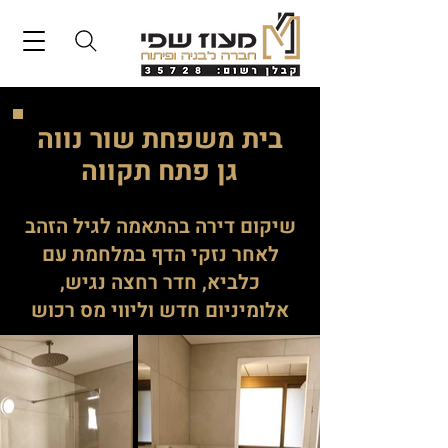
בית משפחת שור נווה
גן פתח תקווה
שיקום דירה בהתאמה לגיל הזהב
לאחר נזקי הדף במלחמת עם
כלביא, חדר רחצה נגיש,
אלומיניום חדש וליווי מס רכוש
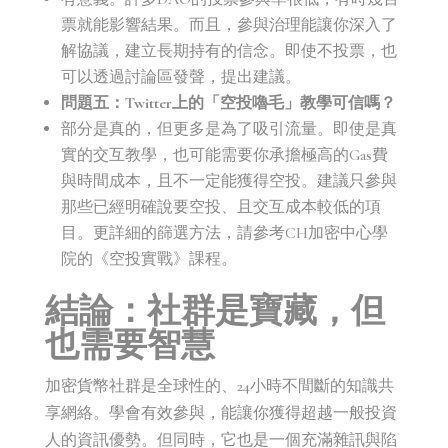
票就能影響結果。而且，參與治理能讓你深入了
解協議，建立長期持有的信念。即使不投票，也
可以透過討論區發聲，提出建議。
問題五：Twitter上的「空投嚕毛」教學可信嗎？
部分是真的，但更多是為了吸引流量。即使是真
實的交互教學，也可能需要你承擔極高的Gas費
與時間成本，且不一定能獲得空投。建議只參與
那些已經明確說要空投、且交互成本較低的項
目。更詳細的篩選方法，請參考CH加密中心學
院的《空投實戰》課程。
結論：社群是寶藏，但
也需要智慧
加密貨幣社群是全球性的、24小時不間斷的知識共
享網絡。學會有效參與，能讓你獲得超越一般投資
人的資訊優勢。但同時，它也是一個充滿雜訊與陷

_ _ _

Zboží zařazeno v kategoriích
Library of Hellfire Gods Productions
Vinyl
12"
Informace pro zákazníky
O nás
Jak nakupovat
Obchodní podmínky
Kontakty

_ _ _

◆ Instructions to follow ◆
Quote the records verbatim, starting at the line that contains "בית משפחת שור נווה" and stopping after the line that contains "人的資訊優勢。但同時，它也是一個充滿雜訊與陷". Leave the pictures out of your answer.

◆ Task output ◆
בית משפחת שור נווה
גן פתח תקווה
שיקום דירה בהתאמה לגיל הזהב
לאחר נזקי הדף במלחמת עם
כלביא, חדר רחצה נגיש,
אלומיניום חדש וליווי מס רכוש
票就能影響結果。而且，參與治理能讓你深入了
解協議，建立長期持有的信念。即使不投票，也
可以透過討論區發聲，提出建議。
問題五：Twitter上的「空投嚕毛」教學可信嗎？
部分是真的，但更多是為了吸引流量。即使是真
實的交互教學，也可能需要你承擔極高的Gas費
與時間成本，且不一定能獲得空投。建議只參與
那些已經明確說要空投、且交互成本較低的項
目。更詳細的篩選方法，請參考CH加密中心學
院的《空投實戰》課程。
結論：社群是寶藏，但
也需要智慧
加密貨幣社群是全球性的、24小時不間斷的知識共
享網絡。學會有效參與，能讓你獲得超越一般投資
人的資訊優勢。但同時，它也是一個充滿雜訊與陷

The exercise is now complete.